### ACTIVITY
From the line below that contains "اطلاعات تماس" to the line that contains "Так мы маме помогали.", repeat every line exactly, both ends included, and nothing else.

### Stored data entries
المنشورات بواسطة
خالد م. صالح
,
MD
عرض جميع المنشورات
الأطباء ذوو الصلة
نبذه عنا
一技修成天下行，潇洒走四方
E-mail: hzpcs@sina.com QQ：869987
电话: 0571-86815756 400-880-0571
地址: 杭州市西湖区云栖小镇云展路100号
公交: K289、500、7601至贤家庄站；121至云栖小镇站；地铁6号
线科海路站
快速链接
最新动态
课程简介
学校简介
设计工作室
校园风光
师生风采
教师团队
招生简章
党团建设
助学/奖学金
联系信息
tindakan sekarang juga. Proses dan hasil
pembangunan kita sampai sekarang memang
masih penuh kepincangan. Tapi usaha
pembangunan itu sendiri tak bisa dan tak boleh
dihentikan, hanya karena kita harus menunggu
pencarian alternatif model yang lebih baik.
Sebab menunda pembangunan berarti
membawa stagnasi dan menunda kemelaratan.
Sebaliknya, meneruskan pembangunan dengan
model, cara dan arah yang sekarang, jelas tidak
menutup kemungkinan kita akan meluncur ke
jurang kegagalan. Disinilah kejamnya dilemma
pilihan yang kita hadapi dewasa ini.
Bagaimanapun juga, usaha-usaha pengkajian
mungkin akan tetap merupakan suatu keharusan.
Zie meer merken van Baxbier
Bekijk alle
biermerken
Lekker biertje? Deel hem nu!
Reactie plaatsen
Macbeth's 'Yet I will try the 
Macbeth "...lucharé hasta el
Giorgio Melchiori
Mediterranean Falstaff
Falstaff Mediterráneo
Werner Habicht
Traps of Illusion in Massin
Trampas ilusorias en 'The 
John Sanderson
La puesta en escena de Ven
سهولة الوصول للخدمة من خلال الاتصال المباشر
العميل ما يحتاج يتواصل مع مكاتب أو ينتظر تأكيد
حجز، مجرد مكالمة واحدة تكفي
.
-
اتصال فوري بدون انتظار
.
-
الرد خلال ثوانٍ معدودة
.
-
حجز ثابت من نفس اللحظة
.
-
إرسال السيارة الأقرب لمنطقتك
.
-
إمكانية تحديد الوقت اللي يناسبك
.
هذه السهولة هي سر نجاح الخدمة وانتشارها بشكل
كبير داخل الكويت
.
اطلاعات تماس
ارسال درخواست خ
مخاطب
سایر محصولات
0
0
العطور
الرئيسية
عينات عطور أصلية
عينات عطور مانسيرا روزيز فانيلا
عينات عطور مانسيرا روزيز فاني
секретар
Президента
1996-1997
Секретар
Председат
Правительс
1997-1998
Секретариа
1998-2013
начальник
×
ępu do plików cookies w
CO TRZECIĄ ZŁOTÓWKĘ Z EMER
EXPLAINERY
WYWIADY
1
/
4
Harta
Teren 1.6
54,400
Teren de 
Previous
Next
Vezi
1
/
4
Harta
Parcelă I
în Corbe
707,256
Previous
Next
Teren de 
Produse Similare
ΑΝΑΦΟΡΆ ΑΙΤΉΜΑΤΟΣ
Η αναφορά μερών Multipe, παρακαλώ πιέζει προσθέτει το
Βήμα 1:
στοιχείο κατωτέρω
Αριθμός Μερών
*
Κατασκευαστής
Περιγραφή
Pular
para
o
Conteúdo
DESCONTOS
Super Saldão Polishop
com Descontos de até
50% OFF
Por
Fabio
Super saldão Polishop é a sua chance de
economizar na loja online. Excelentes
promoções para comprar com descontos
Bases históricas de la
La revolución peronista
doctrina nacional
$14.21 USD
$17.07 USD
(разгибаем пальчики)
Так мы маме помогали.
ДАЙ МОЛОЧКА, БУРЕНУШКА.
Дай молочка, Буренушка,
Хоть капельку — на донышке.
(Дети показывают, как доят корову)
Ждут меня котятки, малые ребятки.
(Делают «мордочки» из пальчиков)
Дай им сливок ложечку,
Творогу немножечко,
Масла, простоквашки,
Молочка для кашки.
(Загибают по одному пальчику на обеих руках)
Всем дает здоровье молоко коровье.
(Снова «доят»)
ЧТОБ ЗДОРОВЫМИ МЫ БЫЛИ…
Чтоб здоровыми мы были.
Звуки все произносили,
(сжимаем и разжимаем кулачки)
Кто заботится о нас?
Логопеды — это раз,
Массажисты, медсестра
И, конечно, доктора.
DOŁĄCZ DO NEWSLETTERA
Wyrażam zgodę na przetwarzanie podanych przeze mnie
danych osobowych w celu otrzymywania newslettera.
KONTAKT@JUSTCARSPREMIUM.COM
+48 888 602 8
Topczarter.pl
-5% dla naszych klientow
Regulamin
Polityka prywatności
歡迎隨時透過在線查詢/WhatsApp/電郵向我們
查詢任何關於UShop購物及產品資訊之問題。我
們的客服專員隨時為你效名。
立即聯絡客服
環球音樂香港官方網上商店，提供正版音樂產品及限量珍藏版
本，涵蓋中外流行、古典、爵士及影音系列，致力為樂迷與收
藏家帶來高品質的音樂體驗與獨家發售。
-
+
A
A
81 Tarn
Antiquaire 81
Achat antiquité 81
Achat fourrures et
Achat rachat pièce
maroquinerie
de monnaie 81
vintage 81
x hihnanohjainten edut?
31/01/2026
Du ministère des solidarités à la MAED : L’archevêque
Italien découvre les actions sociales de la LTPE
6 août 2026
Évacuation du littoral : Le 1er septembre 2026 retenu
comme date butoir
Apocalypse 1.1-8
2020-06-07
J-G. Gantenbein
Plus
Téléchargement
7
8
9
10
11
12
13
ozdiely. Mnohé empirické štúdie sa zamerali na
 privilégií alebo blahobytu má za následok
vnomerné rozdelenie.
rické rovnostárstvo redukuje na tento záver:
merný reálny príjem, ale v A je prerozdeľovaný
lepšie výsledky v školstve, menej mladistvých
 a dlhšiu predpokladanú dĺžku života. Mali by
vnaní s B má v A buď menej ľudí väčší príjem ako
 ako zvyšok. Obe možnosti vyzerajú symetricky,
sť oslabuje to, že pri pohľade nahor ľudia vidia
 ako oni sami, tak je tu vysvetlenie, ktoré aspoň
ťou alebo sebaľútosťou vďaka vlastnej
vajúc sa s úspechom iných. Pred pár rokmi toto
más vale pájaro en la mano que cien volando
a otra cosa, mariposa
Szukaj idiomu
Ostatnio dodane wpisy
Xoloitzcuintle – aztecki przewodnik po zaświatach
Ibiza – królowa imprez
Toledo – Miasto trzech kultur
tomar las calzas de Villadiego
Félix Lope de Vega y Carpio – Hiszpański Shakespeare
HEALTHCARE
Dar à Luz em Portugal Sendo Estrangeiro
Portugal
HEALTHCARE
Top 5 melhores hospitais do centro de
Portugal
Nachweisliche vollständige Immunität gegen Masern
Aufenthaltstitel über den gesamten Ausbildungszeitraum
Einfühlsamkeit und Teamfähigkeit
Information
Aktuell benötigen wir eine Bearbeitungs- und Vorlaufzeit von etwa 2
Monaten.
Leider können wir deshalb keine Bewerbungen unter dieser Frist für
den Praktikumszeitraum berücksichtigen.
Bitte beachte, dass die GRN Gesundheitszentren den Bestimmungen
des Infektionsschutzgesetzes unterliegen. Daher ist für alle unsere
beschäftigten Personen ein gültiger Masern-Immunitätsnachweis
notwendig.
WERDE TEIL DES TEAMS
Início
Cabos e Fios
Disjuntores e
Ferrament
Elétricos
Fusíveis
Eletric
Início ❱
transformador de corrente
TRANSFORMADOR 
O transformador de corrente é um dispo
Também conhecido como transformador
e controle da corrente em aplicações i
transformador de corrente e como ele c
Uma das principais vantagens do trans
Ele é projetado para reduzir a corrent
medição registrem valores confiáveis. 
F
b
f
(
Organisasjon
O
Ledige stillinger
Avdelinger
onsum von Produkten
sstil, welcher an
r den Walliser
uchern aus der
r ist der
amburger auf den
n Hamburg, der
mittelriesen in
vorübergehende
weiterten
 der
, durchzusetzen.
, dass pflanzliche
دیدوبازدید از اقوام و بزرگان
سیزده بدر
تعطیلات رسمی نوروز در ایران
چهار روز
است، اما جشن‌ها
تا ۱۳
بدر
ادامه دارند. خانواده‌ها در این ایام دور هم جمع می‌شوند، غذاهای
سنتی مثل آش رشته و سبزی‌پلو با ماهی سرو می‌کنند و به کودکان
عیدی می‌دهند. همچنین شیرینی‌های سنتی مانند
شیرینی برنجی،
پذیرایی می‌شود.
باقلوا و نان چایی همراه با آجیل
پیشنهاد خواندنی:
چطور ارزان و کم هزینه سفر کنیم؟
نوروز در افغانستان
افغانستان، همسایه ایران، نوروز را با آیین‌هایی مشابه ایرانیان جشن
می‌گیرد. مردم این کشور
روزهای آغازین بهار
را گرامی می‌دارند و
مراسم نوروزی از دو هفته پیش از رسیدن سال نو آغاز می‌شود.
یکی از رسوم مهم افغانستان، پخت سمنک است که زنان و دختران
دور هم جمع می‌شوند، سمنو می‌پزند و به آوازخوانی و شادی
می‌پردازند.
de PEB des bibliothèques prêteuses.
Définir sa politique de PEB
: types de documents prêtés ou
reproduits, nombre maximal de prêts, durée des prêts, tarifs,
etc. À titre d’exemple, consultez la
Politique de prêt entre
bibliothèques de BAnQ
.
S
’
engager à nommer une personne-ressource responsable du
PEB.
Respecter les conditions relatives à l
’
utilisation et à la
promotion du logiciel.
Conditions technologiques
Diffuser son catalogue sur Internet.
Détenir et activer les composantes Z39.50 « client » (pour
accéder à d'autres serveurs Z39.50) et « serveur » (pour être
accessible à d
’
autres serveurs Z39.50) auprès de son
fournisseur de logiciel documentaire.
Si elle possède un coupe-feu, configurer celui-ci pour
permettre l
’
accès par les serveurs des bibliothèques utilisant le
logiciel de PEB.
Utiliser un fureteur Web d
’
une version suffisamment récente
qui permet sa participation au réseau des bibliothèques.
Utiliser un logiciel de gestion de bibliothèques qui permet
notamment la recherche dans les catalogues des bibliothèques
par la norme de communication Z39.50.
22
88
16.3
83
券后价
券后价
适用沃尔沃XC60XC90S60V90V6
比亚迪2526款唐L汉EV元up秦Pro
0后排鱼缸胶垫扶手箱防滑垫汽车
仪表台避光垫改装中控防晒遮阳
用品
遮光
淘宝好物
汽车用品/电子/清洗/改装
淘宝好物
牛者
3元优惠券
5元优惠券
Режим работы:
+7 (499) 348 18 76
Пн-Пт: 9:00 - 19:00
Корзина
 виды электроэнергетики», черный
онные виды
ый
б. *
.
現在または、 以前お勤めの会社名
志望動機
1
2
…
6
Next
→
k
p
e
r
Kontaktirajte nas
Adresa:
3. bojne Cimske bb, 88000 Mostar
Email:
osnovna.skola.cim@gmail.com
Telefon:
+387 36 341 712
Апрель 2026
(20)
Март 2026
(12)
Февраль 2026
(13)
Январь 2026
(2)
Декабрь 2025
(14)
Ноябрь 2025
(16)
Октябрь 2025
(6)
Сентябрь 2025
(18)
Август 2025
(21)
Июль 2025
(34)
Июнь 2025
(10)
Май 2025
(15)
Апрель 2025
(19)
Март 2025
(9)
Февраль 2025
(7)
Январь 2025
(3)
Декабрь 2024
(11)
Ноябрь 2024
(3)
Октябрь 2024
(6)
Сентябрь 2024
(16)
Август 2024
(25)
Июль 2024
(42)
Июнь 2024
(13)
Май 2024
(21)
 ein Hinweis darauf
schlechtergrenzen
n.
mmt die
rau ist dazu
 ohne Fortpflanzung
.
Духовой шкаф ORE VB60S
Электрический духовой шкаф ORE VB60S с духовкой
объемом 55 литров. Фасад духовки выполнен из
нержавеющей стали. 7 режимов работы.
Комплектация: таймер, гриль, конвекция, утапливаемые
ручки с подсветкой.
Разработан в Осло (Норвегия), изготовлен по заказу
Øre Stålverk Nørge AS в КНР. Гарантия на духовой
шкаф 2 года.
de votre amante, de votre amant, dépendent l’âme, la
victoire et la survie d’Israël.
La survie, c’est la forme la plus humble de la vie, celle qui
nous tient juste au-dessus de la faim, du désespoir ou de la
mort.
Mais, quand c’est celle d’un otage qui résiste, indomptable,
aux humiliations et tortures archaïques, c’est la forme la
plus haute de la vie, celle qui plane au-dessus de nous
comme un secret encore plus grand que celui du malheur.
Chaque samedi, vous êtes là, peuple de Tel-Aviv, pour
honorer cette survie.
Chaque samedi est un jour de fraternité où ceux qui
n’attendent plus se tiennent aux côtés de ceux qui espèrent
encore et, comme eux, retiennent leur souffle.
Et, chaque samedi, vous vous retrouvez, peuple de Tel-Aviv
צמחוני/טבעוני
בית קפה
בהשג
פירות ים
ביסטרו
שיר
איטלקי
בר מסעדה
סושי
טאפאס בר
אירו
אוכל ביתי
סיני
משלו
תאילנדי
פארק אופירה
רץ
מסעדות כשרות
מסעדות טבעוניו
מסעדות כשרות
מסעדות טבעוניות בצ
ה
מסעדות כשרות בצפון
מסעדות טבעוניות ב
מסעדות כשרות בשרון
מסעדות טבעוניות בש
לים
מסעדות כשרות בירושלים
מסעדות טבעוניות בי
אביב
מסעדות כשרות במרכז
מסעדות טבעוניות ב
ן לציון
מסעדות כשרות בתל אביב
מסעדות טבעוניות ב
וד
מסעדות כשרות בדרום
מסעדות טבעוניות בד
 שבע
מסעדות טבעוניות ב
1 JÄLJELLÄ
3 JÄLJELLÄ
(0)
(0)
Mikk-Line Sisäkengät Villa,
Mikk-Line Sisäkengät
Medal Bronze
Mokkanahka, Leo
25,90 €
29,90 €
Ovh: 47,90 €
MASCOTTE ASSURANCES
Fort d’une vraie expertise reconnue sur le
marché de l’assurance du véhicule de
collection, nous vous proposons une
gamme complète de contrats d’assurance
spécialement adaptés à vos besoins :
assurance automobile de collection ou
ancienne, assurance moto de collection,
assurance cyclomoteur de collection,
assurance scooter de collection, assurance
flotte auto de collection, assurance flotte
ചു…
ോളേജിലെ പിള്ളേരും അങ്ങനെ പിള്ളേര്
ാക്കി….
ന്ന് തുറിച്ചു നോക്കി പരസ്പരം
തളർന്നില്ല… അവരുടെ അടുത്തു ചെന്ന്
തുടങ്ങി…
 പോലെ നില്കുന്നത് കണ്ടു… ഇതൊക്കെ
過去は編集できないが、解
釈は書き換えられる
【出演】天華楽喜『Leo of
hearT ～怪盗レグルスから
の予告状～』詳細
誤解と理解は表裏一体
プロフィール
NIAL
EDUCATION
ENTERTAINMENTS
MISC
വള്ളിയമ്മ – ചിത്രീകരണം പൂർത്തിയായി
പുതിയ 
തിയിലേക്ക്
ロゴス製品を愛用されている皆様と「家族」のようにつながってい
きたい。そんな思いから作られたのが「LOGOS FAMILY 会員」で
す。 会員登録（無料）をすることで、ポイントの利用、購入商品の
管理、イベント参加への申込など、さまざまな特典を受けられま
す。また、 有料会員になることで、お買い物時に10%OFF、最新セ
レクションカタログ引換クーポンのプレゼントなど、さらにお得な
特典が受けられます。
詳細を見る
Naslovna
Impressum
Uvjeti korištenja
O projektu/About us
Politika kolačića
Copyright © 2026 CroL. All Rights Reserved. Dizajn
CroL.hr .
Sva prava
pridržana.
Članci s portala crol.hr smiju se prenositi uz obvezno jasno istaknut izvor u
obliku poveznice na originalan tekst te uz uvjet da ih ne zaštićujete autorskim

### ANSWER SECTION
اطلاعات تماس
ارسال درخواست خ
مخاطب
سایر محصولات
0
0
العطور
الرئيسية
عينات عطور أصلية
عينات عطور مانسيرا روزيز فانيلا
عينات عطور مانسيرا روزيز فاني
секретар
Президента
1996-1997
Секретар
Председат
Правительс
1997-1998
Секретариа
1998-2013
начальник
×
ępu do plików cookies w
CO TRZECIĄ ZŁOTÓWKĘ Z EMER
EXPLAINERY
WYWIADY
1
/
4
Harta
Teren 1.6
54,400
Teren de 
Previous
Next
Vezi
1
/
4
Harta
Parcelă I
în Corbe
707,256
Previous
Next
Teren de 
Produse Similare
ΑΝΑΦΟΡΆ ΑΙΤΉΜΑΤΟΣ
Η αναφορά μερών Multipe, παρακαλώ πιέζει προσθέτει το
Βήμα 1:
στοιχείο κατωτέρω
Αριθμός Μερών
*
Κατασκευαστής
Περιγραφή
Pular
para
o
Conteúdo
DESCONTOS
Super Saldão Polishop
com Descontos de até
50% OFF
Por
Fabio
Super saldão Polishop é a sua chance de
economizar na loja online. Excelentes
promoções para comprar com descontos
Bases históricas de la
La revolución peronista
doctrina nacional
$14.21 USD
$17.07 USD
(разгибаем пальчики)
Так мы маме помогали.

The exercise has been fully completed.